During my first semester as a freshman in 1997, Rebecca Thomas insisted I apply for the W. D. Sanders Scholarship to fund a two-month summer language study in Germany. I offered some lame excuse, but Dr. Thomas would not accept it. I received the award and during my time at the Goethe-Institut Mannheim I not only refined my language skills, I first heard about and visited the nearby Evangelical Sisterhood of Mary.
Shortly after my return, I took Larry West’s early German literature survey, which laid the foundation for my understanding of German nationalism and the diverse ideas about what might constitute the German Volk – the entity that was guilty, according to the sisterhood.

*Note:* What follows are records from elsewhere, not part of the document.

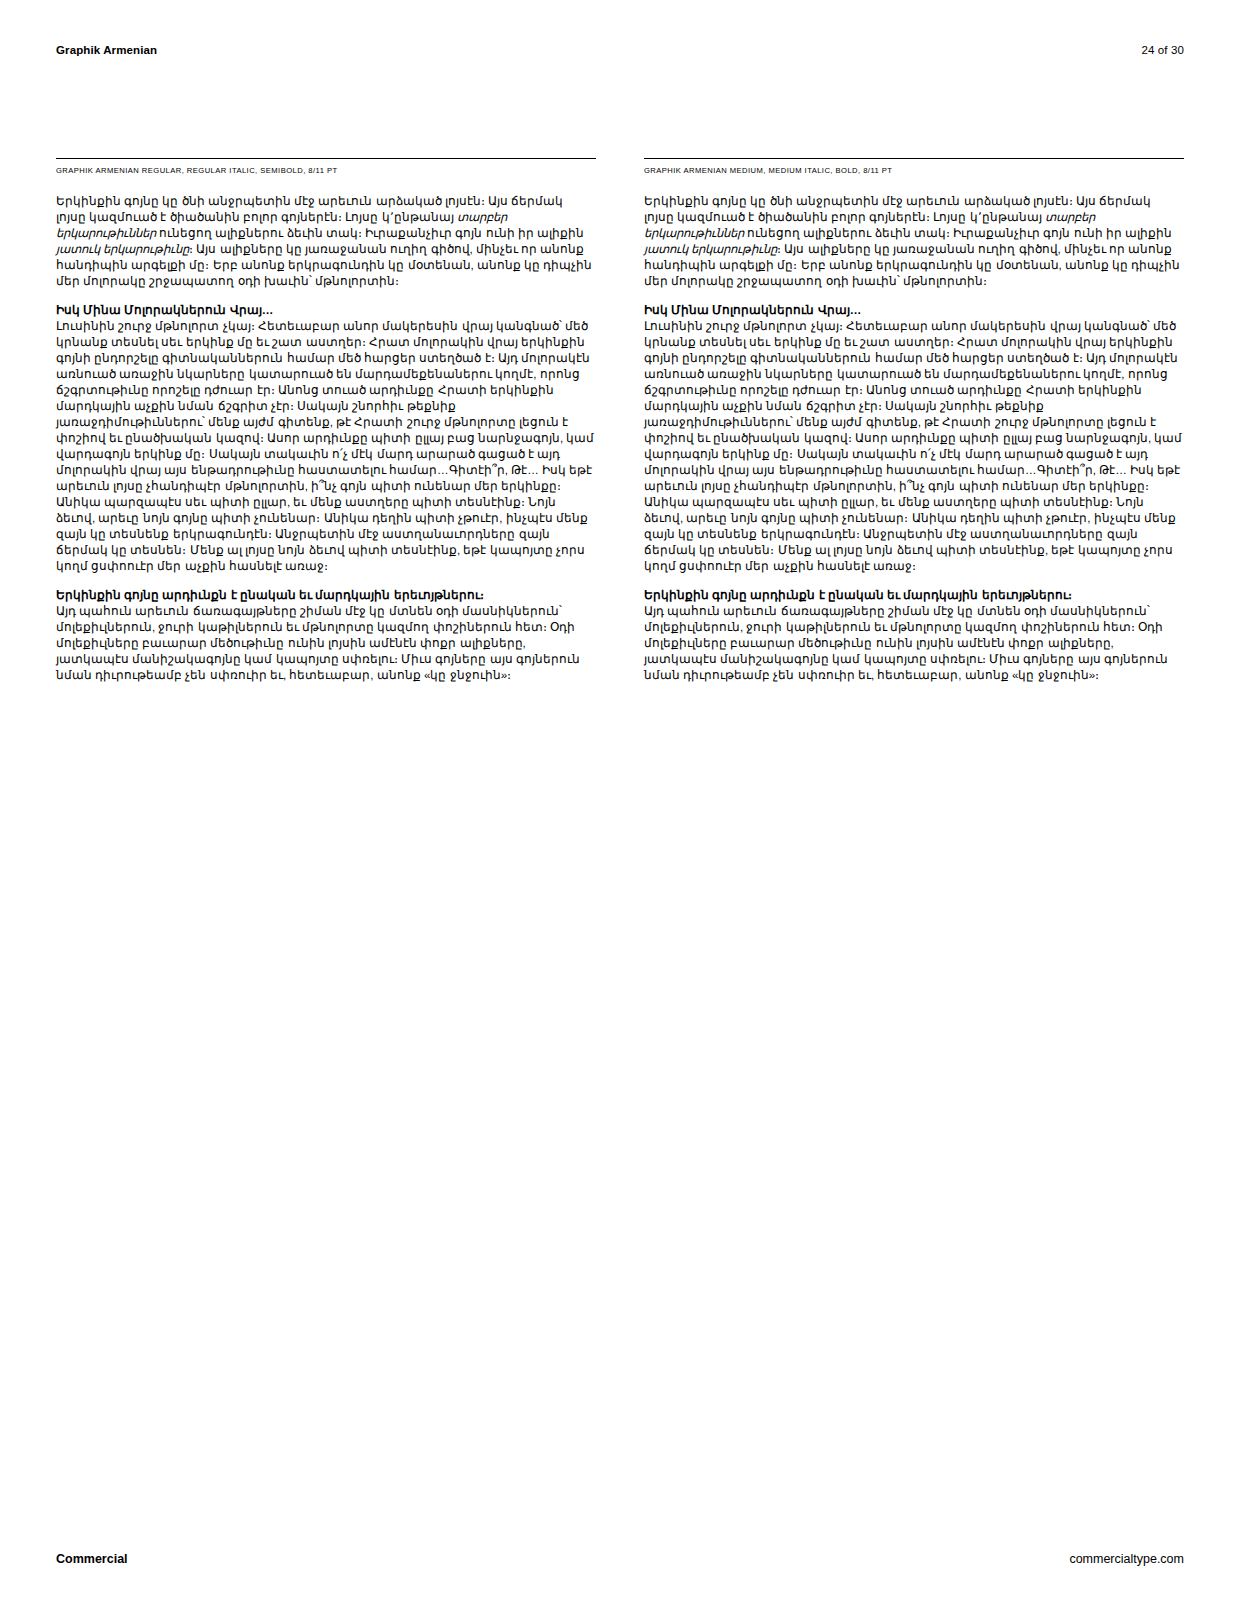Graphik Armenian
24 of 30
Graphik Armenian Regular, Regular Italic, Semibold, 8/11 pt
Երկինքին գոյնը կը ծնի անջրպետին մէջ արեւուն արձակած լոյսէն։ Այս ճերմակ լոյսը կազմուած է ծիածանին բոլոր գոյներէն։ Լոյսը կ՚ընթանայ տարբեր երկարութիւններ ունեցող ալիքներու ձեւին տակ։ Իւրաքանչիւր գոյն ունի իր ալիքին յատուկ երկարութիւնը։ Այս ալիքները կը յառաջանան ուղիղ գիծով, մինչեւ որ անոնք հանդիպին արգելքի մը։ Երբ անոնք երկրագունդին կը մօտենան, անոնք կը դիպչին մեր մոլորակը շրջապատող օդի խաւին՝ մթնոլորտին։
Իսկ Մինա Մոլորակներուն Վրայ…
Լուսինին շուրջ մթնոլորտ չկայ։ Հետեւաբար անոր մակերեսին վրայ կանգնած՝ մեծ կրնանք տեսնել սեւ երկինք մը եւ շատ աստղեր։ Հրատ մոլորակին վրայ երկինքին գոյնի ընդորշելը գիտնականներուն համար մեծ հարցեր ստեղծած է։ Այդ մոլորակէն առնուած առաջին նկարները կատարուած են մարդամեքենաներու կողմէ, որոնց ճշգրտութիւնը որոշելը դժուար էր։ Անոնց տուած արդիւնքը Հրատի երկինքին մարդկային աչքին նման ճշգրիտ չէր։ Սակայն շնորհիւ թեքնիք յառաջդիմութիւններու՝ մենք այժմ գիտենք, թէ Հրատի շուրջ մթնոլորտը լեցուն է փոշիով եւ ընածխական կազով։ Ասոր արդիւնքը պիտի ըլլայ բաց նարնջագոյն, կամ վարդագոյն երկինք մը։ Սակայն տակաւին ո՛չ մէկ մարդ արարած գացած է այդ մոլորակին վրայ այս ենթադրութիւնը հաստատելու համար…Գիտէի՞ր, Թէ… Իսկ եթէ արեւուն լոյսը չհանդիպէր մթնոլորտին, ի՞նչ գոյն պիտի ունենար մեր երկինքը։ Անիկա պարզապէս սեւ պիտի ըլլար, եւ մենք աստղերը պիտի տեսնէինք։ Նոյն ձեւով, արեւը նոյն գոյնը պիտի չունենար։ Անիկա դեղին պիտի չթուէր, ինչպէս մենք զայն կը տեսնենք երկրագունդէն։ Անջրպետին մէջ աստղանաւորդները զայն ճերմակ կը տեսնեն։ Մենք ալ լոյսը նոյն ձեւով պիտի տեսնէինք, եթէ կապոյտը չորս կողմ ցսփոուէր մեր աչքին հասնելէ առաջ։
Երկինքին գոյնը արդիւնքն է ընական եւ մարդկային երեւոյթներու։
Այդ պահուն արեւուն ճառագայթները շիման մէջ կը մտնեն օդի մասնիկներուն՝ մոլեքիւլներուն, ջուրի կաթիլներուն եւ մթնոլորտը կազմող փոշիներուն հետ։ Օդի մոլեքիւլները բաւարար մեծութիւնը ունին լոյսին ամէնէն փոքր ալիքները, յատկապէս մանիշակագոյնը կամ կապոյտը սփռելու։ Միւս գոյները այս գոյներուն նման դիւրութեամբ չեն սփռուիր եւ, հետեւաբար, անոնք «կը ջնջուին»։
Graphik Armenian Medium, Medium Italic, Bold, 8/11 pt
Երկինքին գոյնը կը ծնի անջրպետին մէջ արեւուն արձակած լոյսէն։ Այս ճերմակ լոյսը կազմուած է ծիածանին բոլոր գոյներէն։ Լոյսը կ՚ընթանայ տարբեր երկարութիւններ ունեցող ալիքներու ձեւին տակ։ Իւրաքանչիւր գոյն ունի իր ալիքին յատուկ երկարութիւնը։ Այս ալիքները կը յառաջանան ուղիղ գիծով, մինչեւ որ անոնք հանդիպին արգելքի մը։ Երբ անոնք երկրագունդին կը մօտենան, անոնք կը դիպչին մեր մոլորակը շրջապատող օդի խաւին՝ մթնոլորտին։
Իսկ Մինա Մոլորակներուն Վրայ…
Լուսինին շուրջ մթնոլորտ չկայ։ Հետեւաբար անոր մակերեսին վրայ կանգնած՝ մեծ կրնանք տեսնել սեւ երկինք մը եւ շատ աստղեր։ Հրատ մոլորակին վրայ երկինքին գոյնի ընդորշելը գիտնականներուն համար մեծ հարցեր ստեղծած է։ Այդ մոլորակէն առնուած առաջին նկարները կատարուած են մարդամեքենաներու կողմէ, որոնց ճշգրտութիւնը որոշելը դժուար էր։ Անոնց տուած արդիւնքը Հրատի երկինքին մարդկային աչքին նման ճշգրիտ չէր։ Սակայն շնորհիւ թեքնիք յառաջդիմութիւններու՝ մենք այժմ գիտենք, թէ Հրատի շուրջ մթնոլորտը լեցուն է փոշիով եւ ընածխական կազով։ Ասոր արդիւնքը պիտի ըլլայ բաց նարնջագոյն, կամ վարդագոյն երկինք մը։ Սակայն տակաւին ո՛չ մէկ մարդ արարած գացած է այդ մոլորակին վրայ այս ենթադրութիւնը հաստատելու համար…Գիտէի՞ր, Թէ… Իսկ եթէ արեւուն լոյսը չհանդիպէր մթնոլորտին, ի՞նչ գոյն պիտի ունենար մեր երկինքը։ Անիկա պարզապէս սեւ պիտի ըլլար, եւ մենք աստղերը պիտի տեսնէինք։ Նոյն ձեւով, արեւը նոյն գոյնը պիտի չունենար։ Անիկա դեղին պիտի չթուէր, ինչպէս մենք զայն կը տեսնենք երկրագունդէն։ Անջրպետին մէջ աստղանաւորդները զայն ճերմակ կը տեսնեն։ Մենք ալ լոյսը նոյն ձեւով պիտի տեսնէինք, եթէ կապոյտը չորս կողմ ցսփոուէր մեր աչքին հասնելէ առաջ։
Երկինքին գոյնը արդիւնքն է ընական եւ մարդկային երեւոյթներու։
Այդ պահուն արեւուն ճառագայթները շիման մէջ կը մտնեն օդի մասնիկներուն՝ մոլեքիւլներուն, ջուրի կաթիլներուն եւ մթնոլորտը կազմող փոշիներուն հետ։ Օդի մոլեքիւլները բաւարար մեծութիւնը ունին լոյսին ամէնէն փոքր ալիքները, յատկապէս մանիշակագոյնը կամ կապոյտը սփռելու։ Միւս գոյները այս գոյներուն նման դիւրութեամբ չեն սփռուիր եւ, հետեւաբար, անոնք «կը ջնջուին»։
Commercial
commercialtype.com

Tim Sellner’s supervising of my senior honors thesis in German provided helpful insight into the hymns of Paul Gerhardt. This was not only his favorite hymn writer, but also that of the Sisterhood’s founding mothers, whose frequent allusions to Gerhardt I might have otherwise missed. Perhaps even more importantly, the process of writing a substantial academic piece (auf Deutsch, no less) prepared me to write even longer work and to do so quickly.
My time in the Department of German and Russian prepared me to analyze other people’s ideas in the context of language and culture. Also contributing to this was my time in the Department of Romance Languages, where I was one course shy of a French minor. At the center of my language education were my semesters in Nantes, France and Berlin, Germany.
Many members of the Wake Forest community beyond the language departments prepared me for my future, as well. Conversations with Ken Zick about German and Lutheran identity helped me begin to think critically about how history factors into individuals’ and communities’ self-understandings. Similarly, Lillian Shelton encouraged me to consider the global history of the Moravians. As one of the earliest communal Protestant groups — keeping in mind that the label “Protestant” is still an awkward fit for the Moravians, depending on how you define it — the Moravians served as a constant point of reference for the Sisterhood of Mary. Also, when I failed to secure funding to support research directly, I succeeded in receiving a scholarship to study manuscripts at the Moravian Archives in Herrnhut, Germany, which allowed me to research my book as part of the same trip.
Although we have never met, Stephen Boyd also served as an inspiration for my work. Although my second major was in his department (Religion), he and I kept missing each other by being overseas at different times. His example taught me that it was OK for me, as a man, to research women’s history and to allow gender a central place in the analysis of religious practices and beliefs.
Finally, the centrality of Pro Humanitate in Wake Forest’s identity and discourse encouraged me to explore the various ways in which one might live for humanity. Robert Ulery’s analysis of the University seal at the Preschool Conference helped me add an intellectual edge to what I had previously considered a more personal, emotional matter. In short, Wake Forest helped me not only to live more fully for humanity myself but also to better understand and appreciate the ways in which others might do so, however differently from me.
George Faithful (’01) is a theologian, historian and religious studies scholar. He holds a Master of Divinity degree from Covenant Theological Seminary and a Ph.D. from Saint Louis University.